(WHAT TO DO)
Write out the lines below word for word, from the line with "ภาพ: หลอดไฟในตู้เย็น" to the line with "保处发现火情后拉响警报并协助各楼层入驻企业客户进", and leave the pictures out.

(MATERIALS PROVIDED)
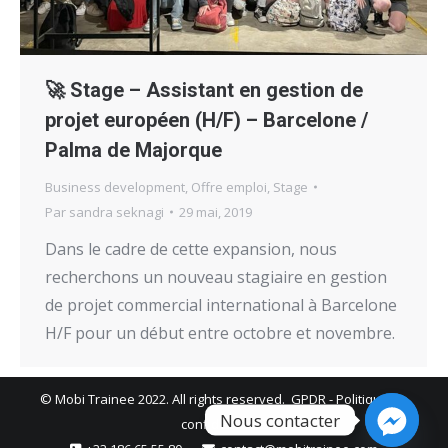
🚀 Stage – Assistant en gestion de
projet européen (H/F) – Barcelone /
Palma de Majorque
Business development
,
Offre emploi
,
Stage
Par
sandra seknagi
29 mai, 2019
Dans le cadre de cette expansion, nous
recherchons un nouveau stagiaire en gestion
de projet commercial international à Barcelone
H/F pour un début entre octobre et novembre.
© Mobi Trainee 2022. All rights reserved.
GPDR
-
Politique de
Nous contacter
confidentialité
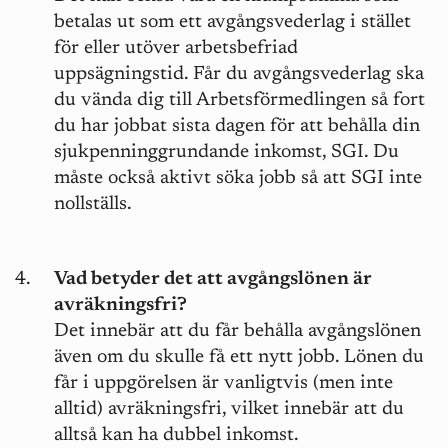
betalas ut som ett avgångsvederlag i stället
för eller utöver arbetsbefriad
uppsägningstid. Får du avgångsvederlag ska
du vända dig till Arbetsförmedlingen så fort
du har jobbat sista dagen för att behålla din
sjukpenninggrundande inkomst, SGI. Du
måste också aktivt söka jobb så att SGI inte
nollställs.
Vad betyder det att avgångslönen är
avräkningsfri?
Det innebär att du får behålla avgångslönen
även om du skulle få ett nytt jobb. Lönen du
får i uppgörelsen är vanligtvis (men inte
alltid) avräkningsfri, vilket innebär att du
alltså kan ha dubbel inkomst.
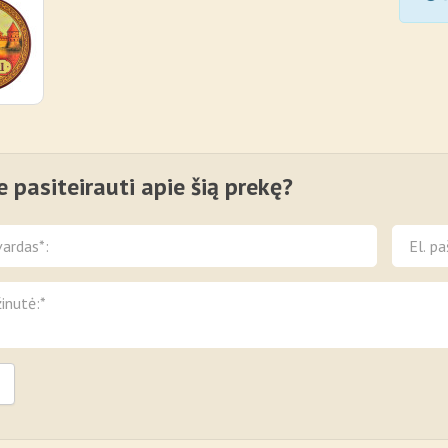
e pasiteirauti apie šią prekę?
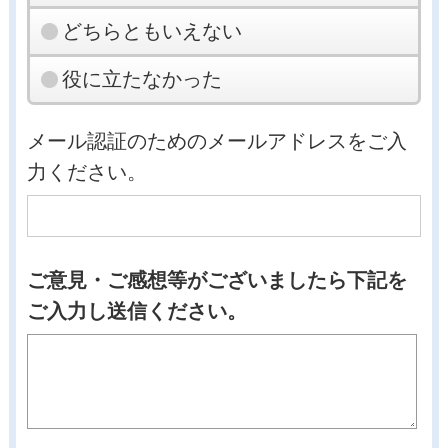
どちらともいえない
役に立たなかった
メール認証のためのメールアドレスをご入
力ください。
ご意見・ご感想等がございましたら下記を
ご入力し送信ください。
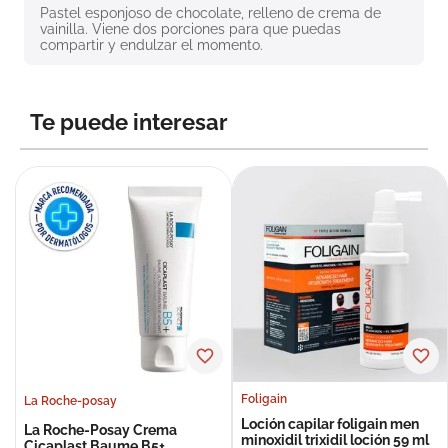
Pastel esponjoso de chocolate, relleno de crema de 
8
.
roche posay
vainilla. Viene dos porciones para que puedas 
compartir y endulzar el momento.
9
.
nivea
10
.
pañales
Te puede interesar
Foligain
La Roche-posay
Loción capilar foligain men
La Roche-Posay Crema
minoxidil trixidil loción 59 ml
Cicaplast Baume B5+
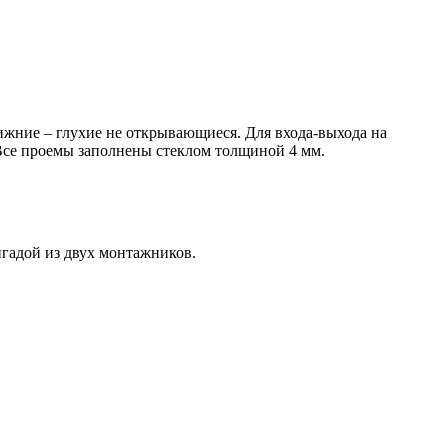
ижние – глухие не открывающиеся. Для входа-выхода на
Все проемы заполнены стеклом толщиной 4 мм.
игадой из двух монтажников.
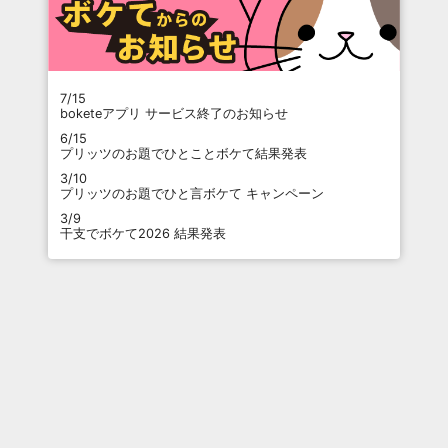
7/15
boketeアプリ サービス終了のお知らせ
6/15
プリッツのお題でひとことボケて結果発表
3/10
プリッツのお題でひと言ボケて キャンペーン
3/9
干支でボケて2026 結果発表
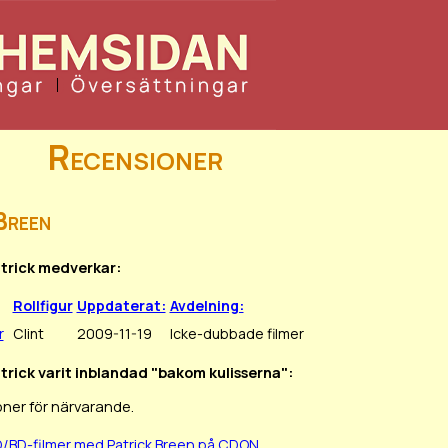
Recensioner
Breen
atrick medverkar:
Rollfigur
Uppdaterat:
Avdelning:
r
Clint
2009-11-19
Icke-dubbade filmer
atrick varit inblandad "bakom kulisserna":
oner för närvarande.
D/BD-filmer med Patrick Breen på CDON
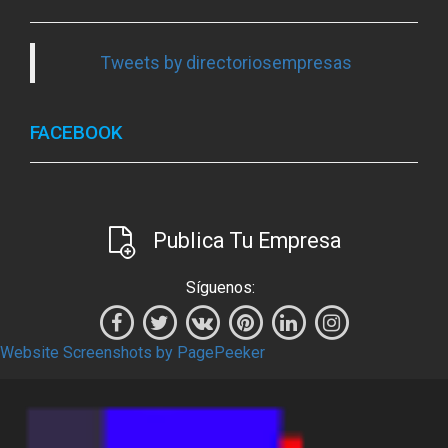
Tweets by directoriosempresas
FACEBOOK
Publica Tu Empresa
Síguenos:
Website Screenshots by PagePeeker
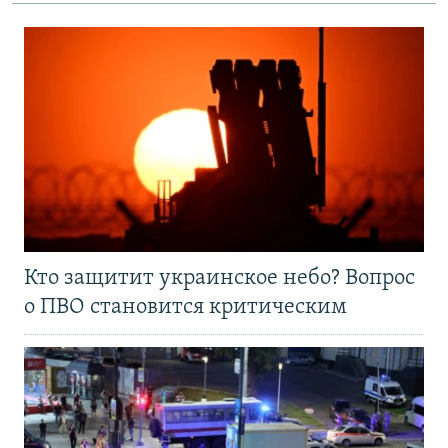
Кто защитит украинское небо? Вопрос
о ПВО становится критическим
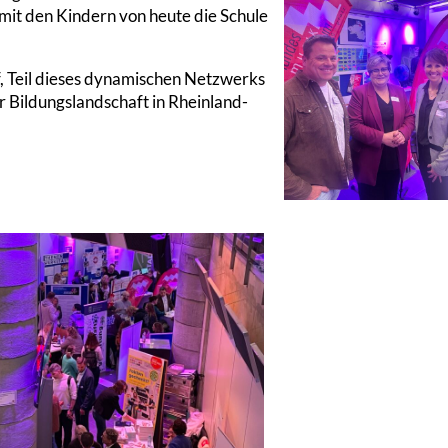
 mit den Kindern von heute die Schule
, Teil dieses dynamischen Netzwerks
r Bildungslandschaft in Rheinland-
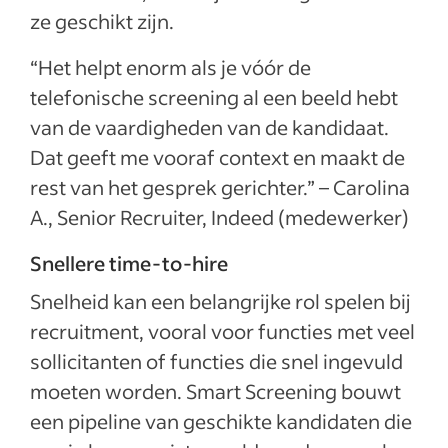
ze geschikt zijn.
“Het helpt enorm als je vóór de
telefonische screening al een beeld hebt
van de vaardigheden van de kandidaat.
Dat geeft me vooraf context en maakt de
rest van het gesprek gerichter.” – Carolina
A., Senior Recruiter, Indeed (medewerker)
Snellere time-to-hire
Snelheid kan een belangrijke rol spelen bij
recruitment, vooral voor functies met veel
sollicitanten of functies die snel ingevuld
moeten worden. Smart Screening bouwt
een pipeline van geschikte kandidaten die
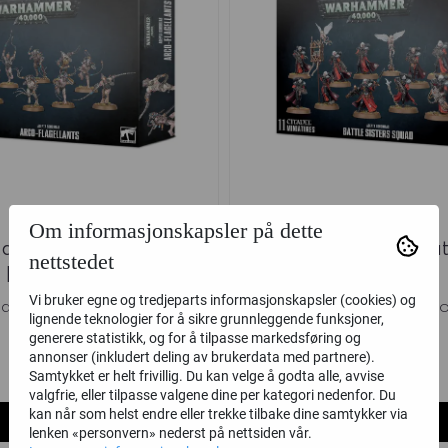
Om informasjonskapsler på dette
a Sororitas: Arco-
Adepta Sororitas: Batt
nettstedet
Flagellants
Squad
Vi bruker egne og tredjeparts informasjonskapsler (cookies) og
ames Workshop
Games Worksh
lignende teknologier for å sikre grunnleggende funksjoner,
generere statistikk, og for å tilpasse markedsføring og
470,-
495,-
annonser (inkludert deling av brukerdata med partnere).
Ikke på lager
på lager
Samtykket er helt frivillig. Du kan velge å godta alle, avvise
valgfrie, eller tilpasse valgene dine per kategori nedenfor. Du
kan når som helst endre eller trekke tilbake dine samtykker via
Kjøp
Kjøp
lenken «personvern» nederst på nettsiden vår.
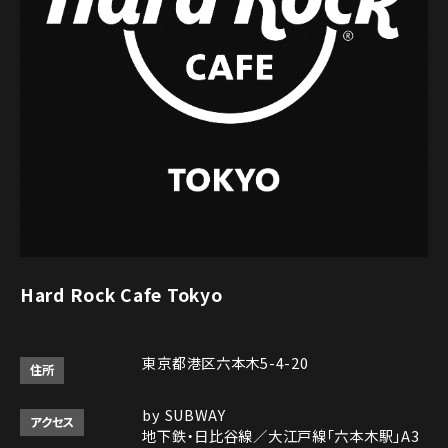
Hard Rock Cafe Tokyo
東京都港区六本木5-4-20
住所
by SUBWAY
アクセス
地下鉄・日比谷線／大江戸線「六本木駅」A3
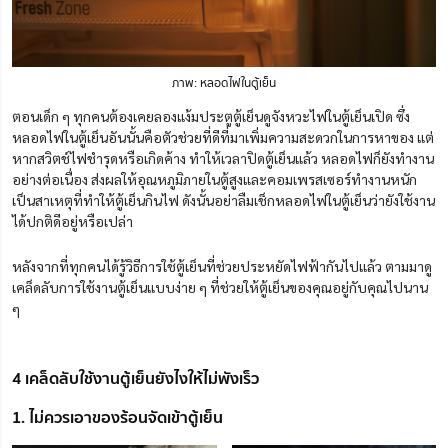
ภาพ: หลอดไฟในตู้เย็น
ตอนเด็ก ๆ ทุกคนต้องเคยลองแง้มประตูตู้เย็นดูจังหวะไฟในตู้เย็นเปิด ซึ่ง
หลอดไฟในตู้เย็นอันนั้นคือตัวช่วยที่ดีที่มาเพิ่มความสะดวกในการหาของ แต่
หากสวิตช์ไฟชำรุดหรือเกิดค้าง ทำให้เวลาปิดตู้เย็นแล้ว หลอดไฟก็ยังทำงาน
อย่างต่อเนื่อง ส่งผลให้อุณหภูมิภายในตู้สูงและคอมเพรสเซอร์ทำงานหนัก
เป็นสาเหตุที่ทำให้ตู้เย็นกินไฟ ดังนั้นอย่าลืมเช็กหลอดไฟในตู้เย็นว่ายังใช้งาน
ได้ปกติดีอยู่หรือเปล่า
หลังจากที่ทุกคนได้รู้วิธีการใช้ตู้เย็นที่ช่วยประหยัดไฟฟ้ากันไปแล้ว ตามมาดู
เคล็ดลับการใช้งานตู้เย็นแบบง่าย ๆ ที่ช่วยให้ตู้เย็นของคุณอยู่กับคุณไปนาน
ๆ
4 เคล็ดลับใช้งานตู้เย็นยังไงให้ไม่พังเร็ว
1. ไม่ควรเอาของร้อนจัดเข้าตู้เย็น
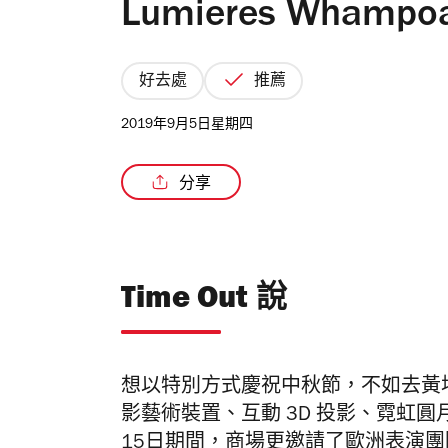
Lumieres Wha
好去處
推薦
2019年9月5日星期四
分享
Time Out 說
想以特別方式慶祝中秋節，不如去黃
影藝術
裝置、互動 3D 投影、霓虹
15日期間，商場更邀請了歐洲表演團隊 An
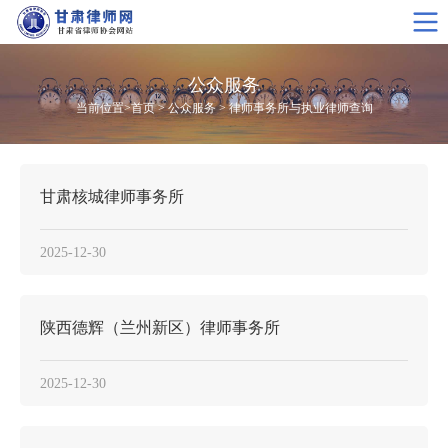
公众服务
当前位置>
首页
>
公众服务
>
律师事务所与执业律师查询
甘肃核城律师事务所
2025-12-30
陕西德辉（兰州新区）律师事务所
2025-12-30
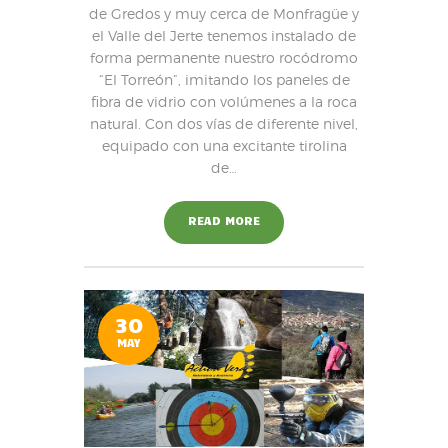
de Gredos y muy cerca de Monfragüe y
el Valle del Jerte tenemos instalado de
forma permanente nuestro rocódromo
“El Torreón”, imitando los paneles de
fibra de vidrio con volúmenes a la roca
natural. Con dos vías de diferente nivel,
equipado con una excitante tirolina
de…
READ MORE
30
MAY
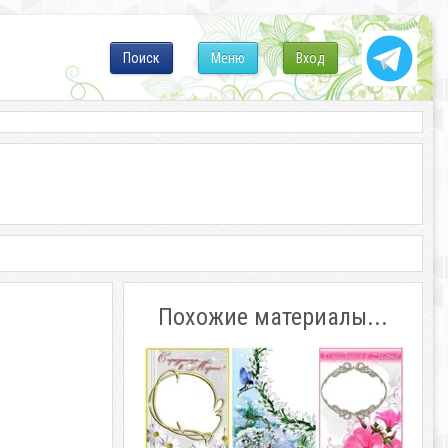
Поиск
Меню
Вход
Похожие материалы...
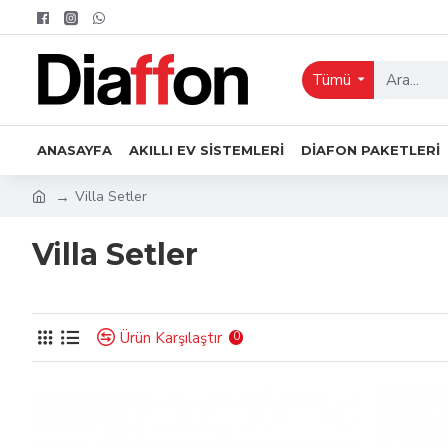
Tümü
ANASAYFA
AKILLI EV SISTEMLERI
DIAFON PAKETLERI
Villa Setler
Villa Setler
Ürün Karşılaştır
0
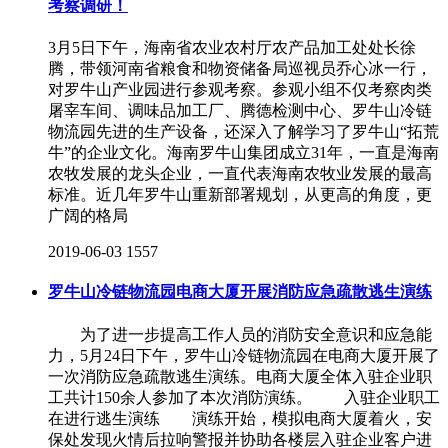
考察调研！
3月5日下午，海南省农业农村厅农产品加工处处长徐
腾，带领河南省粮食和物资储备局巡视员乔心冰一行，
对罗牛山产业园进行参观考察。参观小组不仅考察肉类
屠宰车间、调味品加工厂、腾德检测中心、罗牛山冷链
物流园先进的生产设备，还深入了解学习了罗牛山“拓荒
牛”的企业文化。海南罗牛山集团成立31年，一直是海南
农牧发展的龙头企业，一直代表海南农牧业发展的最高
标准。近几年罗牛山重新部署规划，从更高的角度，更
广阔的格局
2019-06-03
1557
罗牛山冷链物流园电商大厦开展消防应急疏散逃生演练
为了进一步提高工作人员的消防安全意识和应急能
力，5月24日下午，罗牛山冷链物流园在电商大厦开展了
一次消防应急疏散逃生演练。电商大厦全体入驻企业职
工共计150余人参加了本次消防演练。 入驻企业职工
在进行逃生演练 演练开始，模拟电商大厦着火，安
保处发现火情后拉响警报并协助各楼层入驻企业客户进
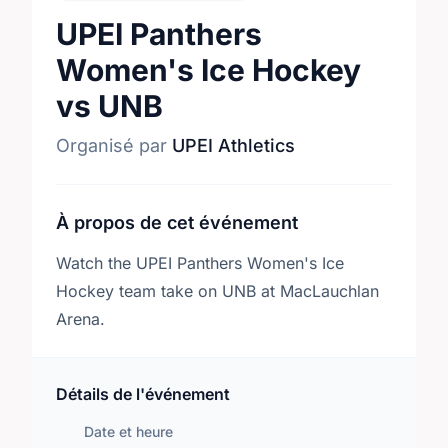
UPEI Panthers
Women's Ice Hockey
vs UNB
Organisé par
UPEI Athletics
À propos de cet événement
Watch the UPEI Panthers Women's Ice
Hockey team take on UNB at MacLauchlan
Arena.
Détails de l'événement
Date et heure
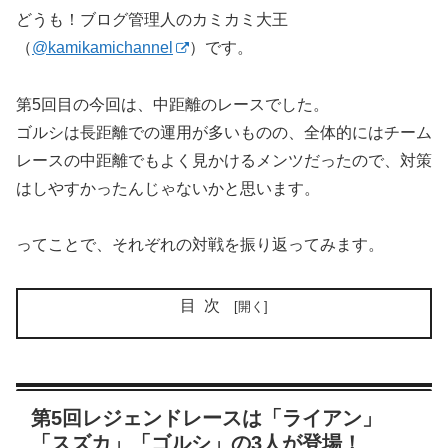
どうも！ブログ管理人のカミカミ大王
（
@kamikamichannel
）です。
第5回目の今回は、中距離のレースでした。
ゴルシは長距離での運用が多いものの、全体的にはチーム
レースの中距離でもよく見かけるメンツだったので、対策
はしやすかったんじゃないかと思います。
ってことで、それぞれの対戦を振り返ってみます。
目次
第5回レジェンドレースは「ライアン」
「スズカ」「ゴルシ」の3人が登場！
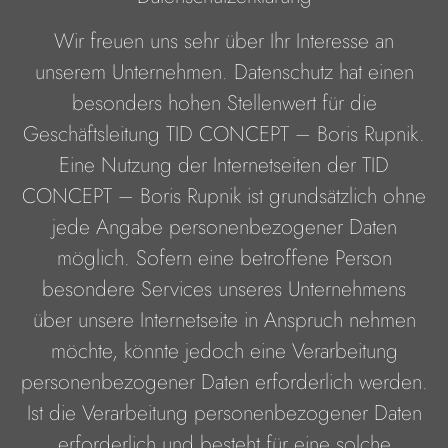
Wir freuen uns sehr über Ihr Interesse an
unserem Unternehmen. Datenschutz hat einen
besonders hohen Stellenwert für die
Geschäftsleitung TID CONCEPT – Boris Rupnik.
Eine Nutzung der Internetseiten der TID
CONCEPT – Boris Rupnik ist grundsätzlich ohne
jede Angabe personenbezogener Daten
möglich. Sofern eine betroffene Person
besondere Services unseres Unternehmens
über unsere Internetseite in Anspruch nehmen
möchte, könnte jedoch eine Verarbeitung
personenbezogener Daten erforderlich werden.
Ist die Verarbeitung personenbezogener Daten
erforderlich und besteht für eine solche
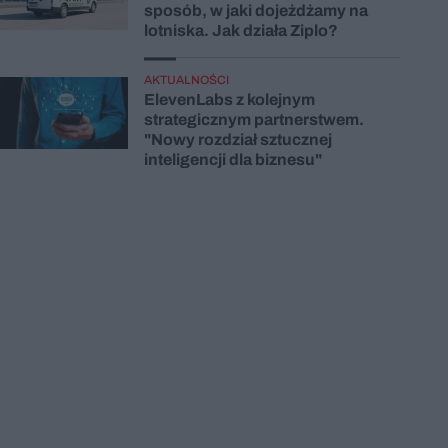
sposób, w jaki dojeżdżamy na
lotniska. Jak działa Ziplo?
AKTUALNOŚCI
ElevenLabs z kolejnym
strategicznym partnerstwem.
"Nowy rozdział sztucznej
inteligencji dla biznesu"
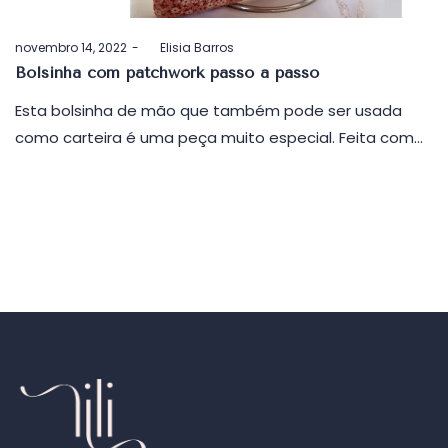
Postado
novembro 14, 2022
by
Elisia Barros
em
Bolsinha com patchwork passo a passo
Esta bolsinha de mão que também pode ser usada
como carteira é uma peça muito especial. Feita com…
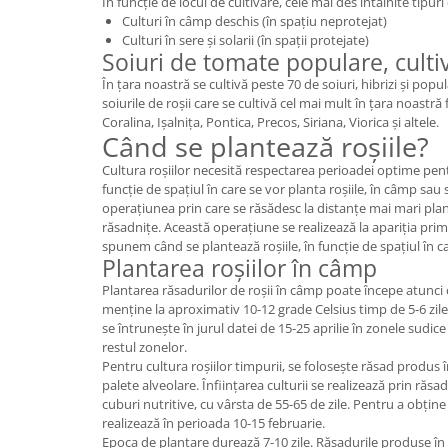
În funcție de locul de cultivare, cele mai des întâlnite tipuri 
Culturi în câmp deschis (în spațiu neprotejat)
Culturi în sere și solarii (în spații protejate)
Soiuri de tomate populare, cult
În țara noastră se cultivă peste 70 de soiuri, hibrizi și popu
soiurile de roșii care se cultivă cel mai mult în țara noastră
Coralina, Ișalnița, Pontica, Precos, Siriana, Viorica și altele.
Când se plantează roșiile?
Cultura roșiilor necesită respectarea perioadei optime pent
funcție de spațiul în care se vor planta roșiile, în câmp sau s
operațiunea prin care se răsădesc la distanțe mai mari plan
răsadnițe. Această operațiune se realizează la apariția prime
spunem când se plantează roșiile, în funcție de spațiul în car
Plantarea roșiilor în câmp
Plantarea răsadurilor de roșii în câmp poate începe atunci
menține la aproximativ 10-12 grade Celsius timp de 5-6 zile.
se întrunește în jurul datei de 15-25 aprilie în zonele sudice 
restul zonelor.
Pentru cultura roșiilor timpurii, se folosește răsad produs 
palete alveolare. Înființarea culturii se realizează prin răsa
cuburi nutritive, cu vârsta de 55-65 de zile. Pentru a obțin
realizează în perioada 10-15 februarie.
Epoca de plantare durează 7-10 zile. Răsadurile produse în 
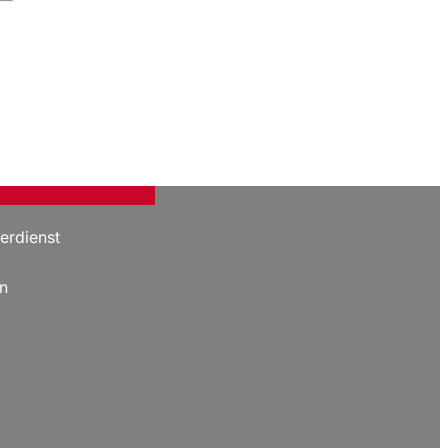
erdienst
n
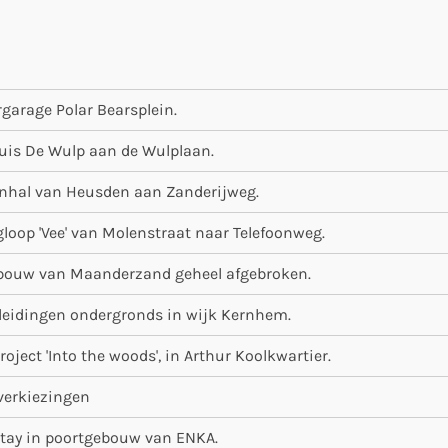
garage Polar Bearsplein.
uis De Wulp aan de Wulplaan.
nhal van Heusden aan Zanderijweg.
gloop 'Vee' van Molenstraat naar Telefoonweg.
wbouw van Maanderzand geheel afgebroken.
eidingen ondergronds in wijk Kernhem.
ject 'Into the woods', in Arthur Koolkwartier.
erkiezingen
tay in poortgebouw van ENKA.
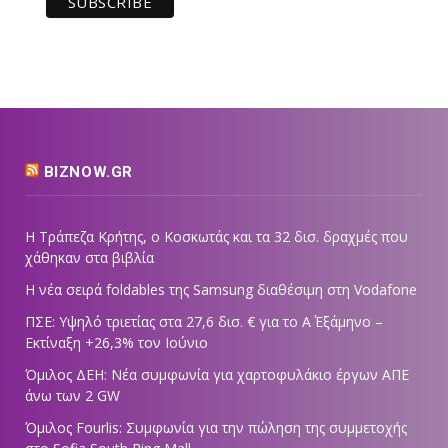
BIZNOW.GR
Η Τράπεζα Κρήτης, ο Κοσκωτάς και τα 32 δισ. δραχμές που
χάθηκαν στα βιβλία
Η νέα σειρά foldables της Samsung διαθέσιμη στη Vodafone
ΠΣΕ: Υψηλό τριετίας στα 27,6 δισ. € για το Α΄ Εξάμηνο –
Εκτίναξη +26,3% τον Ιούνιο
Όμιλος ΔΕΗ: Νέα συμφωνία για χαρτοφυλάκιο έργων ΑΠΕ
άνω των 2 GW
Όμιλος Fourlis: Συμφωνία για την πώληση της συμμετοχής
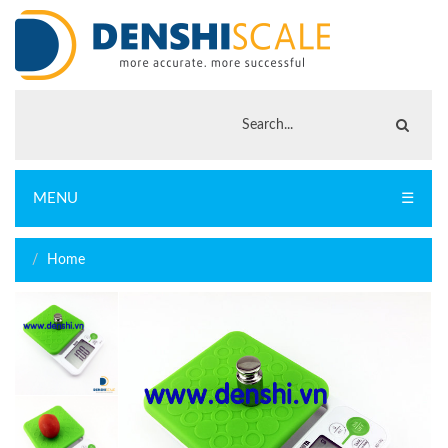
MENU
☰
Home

(ANSWER SPACE)
ภาพ: หลอดไฟในตู้เย็น
ตอนเด็ก ๆ ทุกคนต้องเคยลองแง้มประตูตู้เย็นดูจังหวะไฟในตู้เย็นเปิด ซึ่ง
หลอดไฟในตู้เย็นอันนั้นคือตัวช่วยที่ดีที่มาเพิ่มความสะดวกในการหาของ แต่
หากสวิตช์ไฟชำรุดหรือเกิดค้าง ทำให้เวลาปิดตู้เย็นแล้ว หลอดไฟก็ยังทำงาน
อย่างต่อเนื่อง ส่งผลให้อุณหภูมิภายในตู้สูงและคอมเพรสเซอร์ทำงานหนัก
เป็นสาเหตุที่ทำให้ตู้เย็นกินไฟ ดังนั้นอย่าลืมเช็กหลอดไฟในตู้เย็นว่ายังใช้งาน
ได้ปกติดีอยู่หรือเปล่า
หลังจากที่ทุกคนได้รู้วิธีการใช้ตู้เย็นที่ช่วยประหยัดไฟฟ้ากันไปแล้ว ตามมาดู
เคล็ดลับการใช้งานตู้เย็นแบบง่าย ๆ ที่ช่วยให้ตู้เย็นของคุณอยู่กับคุณไปนาน
ๆ
4 เคล็ดลับใช้งานตู้เย็นยังไงให้ไม่พังเร็ว
1. ไม่ควรเอาของร้อนจัดเข้าตู้เย็น
Lumieres Wha
好去處
推薦
2019年9月5日星期四
分享
Time Out 說
想以特別方式慶祝中秋節，不如去黃
影藝術
裝置、互動 3D 投影、霓虹
15日期間，商場更邀請了歐洲表演團隊 An
公众服务
当前位置>
首页
>
公众服务
>
律师事务所与执业律师查询
甘肃核城律师事务所
2025-12-30
陕西德辉（兰州新区）律师事务所
2025-12-30
de Gredos y muy cerca de Monfragüe y
el Valle del Jerte tenemos instalado de
forma permanente nuestro rocódromo
“El Torreón”, imitando los paneles de
fibra de vidrio con volúmenes a la roca
natural. Con dos vías de diferente nivel,
equipado con una excitante tirolina
de…
READ MORE
30
MAY
Поиск
Меню
Вход
Похожие материалы...
Tümü
ANASAYFA
AKILLI EV SISTEMLERI
DIAFON PAKETLERI
Villa Setler
Villa Setler
Ürün Karşılaştır
0
考察调研！
3月5日下午，海南省农业农村厅农产品加工处处长徐
腾，带领河南省粮食和物资储备局巡视员乔心冰一行，
对罗牛山产业园进行参观考察。参观小组不仅考察肉类
屠宰车间、调味品加工厂、腾德检测中心、罗牛山冷链
物流园先进的生产设备，还深入了解学习了罗牛山“拓荒
牛”的企业文化。海南罗牛山集团成立31年，一直是海南
农牧发展的龙头企业，一直代表海南农牧业发展的最高
标准。近几年罗牛山重新部署规划，从更高的角度，更
广阔的格局
2019-06-03
1557
罗牛山冷链物流园电商大厦开展消防应急疏散逃生演练
为了进一步提高工作人员的消防安全意识和应急能
力，5月24日下午，罗牛山冷链物流园在电商大厦开展了
一次消防应急疏散逃生演练。电商大厦全体入驻企业职
工共计150余人参加了本次消防演练。 入驻企业职工
在进行逃生演练 演练开始，模拟电商大厦着火，安
保处发现火情后拉响警报并协助各楼层入驻企业客户进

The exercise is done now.